#### [TASK REQUIREMENTS]
Please copy out the lines in the items below without changes, starting at the line that contains "- Использовать автоматические" and stopping after the line that contains "A non-empty label".
++++++++++
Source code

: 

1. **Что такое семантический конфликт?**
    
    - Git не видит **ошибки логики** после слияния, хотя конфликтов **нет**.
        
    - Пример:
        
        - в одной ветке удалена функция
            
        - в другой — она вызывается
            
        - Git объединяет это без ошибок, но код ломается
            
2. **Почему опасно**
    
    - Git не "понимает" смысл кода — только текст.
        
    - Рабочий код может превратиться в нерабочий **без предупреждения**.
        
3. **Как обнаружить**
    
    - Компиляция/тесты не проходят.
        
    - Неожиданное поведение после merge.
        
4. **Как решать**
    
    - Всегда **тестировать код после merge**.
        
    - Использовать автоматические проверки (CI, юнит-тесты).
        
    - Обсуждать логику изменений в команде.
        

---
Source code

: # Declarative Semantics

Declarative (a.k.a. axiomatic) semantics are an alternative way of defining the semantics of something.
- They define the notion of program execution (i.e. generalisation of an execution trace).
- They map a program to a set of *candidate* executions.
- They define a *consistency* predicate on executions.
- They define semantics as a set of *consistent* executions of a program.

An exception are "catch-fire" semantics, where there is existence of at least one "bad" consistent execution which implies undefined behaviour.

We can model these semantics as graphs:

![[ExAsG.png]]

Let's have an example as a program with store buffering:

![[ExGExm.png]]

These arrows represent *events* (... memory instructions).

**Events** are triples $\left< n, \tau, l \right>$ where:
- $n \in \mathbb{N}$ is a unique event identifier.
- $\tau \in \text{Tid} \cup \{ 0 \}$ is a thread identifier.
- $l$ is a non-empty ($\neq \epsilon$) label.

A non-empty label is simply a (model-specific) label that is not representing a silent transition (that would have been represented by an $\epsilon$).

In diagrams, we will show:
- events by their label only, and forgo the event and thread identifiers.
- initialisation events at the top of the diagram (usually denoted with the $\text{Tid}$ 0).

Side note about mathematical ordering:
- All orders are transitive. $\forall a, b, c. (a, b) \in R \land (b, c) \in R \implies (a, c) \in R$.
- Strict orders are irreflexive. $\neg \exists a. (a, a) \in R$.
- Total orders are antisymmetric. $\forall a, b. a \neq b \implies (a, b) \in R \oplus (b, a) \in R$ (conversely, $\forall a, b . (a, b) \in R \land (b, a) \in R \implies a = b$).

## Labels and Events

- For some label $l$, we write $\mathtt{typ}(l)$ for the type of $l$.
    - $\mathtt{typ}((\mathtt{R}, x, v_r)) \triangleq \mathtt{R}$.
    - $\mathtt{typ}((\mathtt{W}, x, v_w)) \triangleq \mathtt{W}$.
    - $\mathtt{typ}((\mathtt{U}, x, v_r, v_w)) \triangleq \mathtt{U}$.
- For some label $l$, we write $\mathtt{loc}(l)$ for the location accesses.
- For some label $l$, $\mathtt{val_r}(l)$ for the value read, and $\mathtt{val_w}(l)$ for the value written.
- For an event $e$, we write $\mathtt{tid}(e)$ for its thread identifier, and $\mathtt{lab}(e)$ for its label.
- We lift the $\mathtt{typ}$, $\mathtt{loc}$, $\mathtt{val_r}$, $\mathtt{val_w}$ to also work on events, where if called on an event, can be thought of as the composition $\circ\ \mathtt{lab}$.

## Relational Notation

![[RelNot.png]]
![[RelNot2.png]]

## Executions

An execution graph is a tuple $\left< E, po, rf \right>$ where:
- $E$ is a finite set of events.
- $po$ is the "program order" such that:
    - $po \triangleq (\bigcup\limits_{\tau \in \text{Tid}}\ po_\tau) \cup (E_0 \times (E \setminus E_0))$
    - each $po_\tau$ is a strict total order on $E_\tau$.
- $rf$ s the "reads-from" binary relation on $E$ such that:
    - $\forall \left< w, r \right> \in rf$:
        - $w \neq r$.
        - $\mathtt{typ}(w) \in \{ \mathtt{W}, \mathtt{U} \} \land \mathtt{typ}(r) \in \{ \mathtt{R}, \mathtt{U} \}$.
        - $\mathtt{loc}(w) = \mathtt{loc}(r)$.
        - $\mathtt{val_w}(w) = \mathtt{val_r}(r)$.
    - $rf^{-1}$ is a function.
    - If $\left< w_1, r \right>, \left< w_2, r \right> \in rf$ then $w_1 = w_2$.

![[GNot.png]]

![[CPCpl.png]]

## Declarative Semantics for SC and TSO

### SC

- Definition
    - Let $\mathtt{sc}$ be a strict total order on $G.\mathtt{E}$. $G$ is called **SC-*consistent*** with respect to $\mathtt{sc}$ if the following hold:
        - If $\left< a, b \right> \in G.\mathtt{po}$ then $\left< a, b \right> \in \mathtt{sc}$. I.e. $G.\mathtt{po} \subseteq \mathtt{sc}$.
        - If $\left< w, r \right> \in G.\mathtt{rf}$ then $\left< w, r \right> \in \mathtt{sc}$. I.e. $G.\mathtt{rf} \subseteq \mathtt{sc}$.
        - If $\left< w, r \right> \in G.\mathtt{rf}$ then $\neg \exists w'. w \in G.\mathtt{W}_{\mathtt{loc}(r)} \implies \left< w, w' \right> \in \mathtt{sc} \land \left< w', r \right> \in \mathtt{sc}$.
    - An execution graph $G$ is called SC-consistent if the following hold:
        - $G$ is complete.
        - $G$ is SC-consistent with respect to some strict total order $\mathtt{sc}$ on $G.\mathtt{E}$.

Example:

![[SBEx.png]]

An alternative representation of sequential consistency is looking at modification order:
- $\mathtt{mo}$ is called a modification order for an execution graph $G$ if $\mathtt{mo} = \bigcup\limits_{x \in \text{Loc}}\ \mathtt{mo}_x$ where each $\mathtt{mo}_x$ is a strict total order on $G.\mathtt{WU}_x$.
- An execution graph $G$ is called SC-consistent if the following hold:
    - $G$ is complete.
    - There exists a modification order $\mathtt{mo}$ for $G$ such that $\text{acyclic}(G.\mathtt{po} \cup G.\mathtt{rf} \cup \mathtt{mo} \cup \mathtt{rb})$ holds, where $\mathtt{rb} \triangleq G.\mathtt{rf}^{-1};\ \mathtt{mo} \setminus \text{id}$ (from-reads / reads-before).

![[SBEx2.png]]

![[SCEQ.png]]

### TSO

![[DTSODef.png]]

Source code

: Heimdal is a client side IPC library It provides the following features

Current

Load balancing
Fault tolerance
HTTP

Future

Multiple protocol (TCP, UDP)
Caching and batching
++++++++++
#### [RESULT BELOW]
    - Использовать автоматические проверки (CI, юнит-тесты).
        
    - Обсуждать логику изменений в команде.
        

---
Source code

: # Declarative Semantics

Declarative (a.k.a. axiomatic) semantics are an alternative way of defining the semantics of something.
- They define the notion of program execution (i.e. generalisation of an execution trace).
- They map a program to a set of *candidate* executions.
- They define a *consistency* predicate on executions.
- They define semantics as a set of *consistent* executions of a program.

An exception are "catch-fire" semantics, where there is existence of at least one "bad" consistent execution which implies undefined behaviour.

We can model these semantics as graphs:

![[ExAsG.png]]

Let's have an example as a program with store buffering:

![[ExGExm.png]]

These arrows represent *events* (... memory instructions).

**Events** are triples $\left< n, \tau, l \right>$ where:
- $n \in \mathbb{N}$ is a unique event identifier.
- $\tau \in \text{Tid} \cup \{ 0 \}$ is a thread identifier.
- $l$ is a non-empty ($\neq \epsilon$) label.

A non-empty label is simply a (model-specific) label that is not representing a silent transition (that would have been represented by an $\epsilon$).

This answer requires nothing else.